In memory of forgotten troops!.

In two swifts, gory and macabre; yet sporadic incidents in the "risky" North West and South West Regions last weekend, nine members of the defence and security forces were killed as has been reported extensively in the national and international media.

Among the graphic images of corpses is said to be that of a 20-year-old who had been in service just for months. 



They offered their lives for the interest of national unity, peace and tranquility in the North West and South West Regions; where insecurity has been the order, compelling the government to declare the Regions as "risky".

The Guardian Post expresses deepest sympathies and heartfelt condolences to the bereaved families. They are not the first members of the forces to die in defence of fatherland, which of course is their sacred responsibility and duty.

Uncomfirmed reports circulating on social media claim over 1,700 members of the defence and security forces have died in a senseless conflict, reported to have taken the lives of over 6,000 compatriots, most of them innocent civilians.

Just when the vivacious and enthusiastic preparations for the October 12 presidential election are on the fast lane, separatist militias once again struck members of the defence and security forces, who should provide security to the population.

Unconfirmed media reports that have not been refuted by the military hierarchy, pointed out that an army patrol vehicle stumbled on an Improvised Explosive Device, IED, at Malende, in Muyuka Subdivision of Fako Division. It exploded and killed seven military officers on the spot. Two were seriously injured and one later died on Saturday, September 6, 2025.

The same day in Wututu- Limbe, a gendarme officer serving at the Bojongo Gendarmerie Post, who was on his way to carry out a routine check on the highway, was ambushed and killed by hooligans, who identified themselves in a video as members of the "Ambazonia Army in Fako County."

In an online video, one of the assailants is heard saying: “When Fabiano says don’t walk around, you said who is Amba, have you seen.?”

Nine soldiers were killed in one day. No official statement from the government. No condolences. Why?

Is it to pretend that the bloody conflict has ended? Is it to conceal the insecurity or make people forget that it exists? Does hiding a problem provide a solution?

It cannot be hidden with the deception of normalcy, especially with the stem of the presidential election getting to boiling point.

Prof Maurice Kamto, ex-president of MRC who flirted briefly with MANIDEM to run for the October 12 poll and was rejected, is so far the only politician who has commented on last weekend’s carnage in Fako Division.

In what he called a "declaration on the carnage of Malende, Muyuka, South West Region and the dirty, forgotten civil war", he wrote"On several occasions, official propaganda announced that this deadly and devastating war was behind us…it existed only in the minds of ill-intentioned people, who are hostile to the homeland. Unfortunately, the reality is staring at us in the face, sad and violent. This civil war, which only persists because of the arrogant refusal of the authorities to end it through genuine inclusive political dialogue, continues to kill many civilians and members of the defense and security forces, with the total indifference of those who run the country".

While offering his condolences to the bereaved families, he added that: “…it would be an opportunity to equally extend it to the thousands of civilians and military already fallen in this war, the emotional feelings of the Cameroonian people as a whole". 

While the nation mourns not just the nine soldiers but thousands of others before them, what politicians pressing the throttle for a failing military solution must learn is that in this era of information and communication technologies, "nothing is hidden under the sun".

Denial, even to comment by the government or visit the scene, may be perceived as refusing the existence of a conflict.

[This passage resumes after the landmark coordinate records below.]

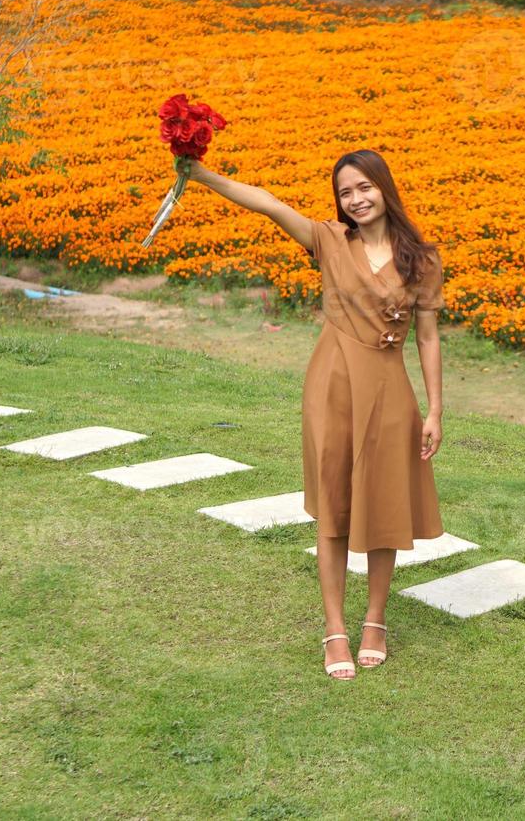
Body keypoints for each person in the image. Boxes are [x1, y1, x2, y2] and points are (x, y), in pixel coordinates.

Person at [187, 149, 446, 680]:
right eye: (345, 193)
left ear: (383, 187)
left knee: (384, 503)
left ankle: (375, 620)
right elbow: (266, 204)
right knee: (332, 503)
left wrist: (435, 407)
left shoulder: (420, 258)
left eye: (364, 188)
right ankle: (335, 629)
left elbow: (428, 336)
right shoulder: (328, 240)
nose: (356, 199)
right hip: (330, 385)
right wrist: (199, 174)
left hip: (390, 388)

But as Jim Caroll, renowned global motivation speaker writes, “they are just skillful manipulators of the truth, avoiders of the reality of problems they face, while all around disruption unfolds around at a furious pace."

The hallowing murder in Fako,  last weekend, coupled with the disruption of school resumption in the two Anglophone Regions, yesterday by perpetual "Monday ghost town" protests, should be a reflection of the country's darkest period of eight years of a senseless and fatal blood spilling conflict that can't be denied, hidden or forgotten without a solution.

Last weekend’s killings in Fako Division, coming on the eve of the October 12 presidential election, should invite politicians, especially those in government, to contemplate on the human capacity for resilience, amidst an overwhelming adversity in the two English-speaking Regions.

Whatever the case, they should recognise and pay tributes to those dying to keep the country "one and indivisible" and the innocent caught by stray bullets.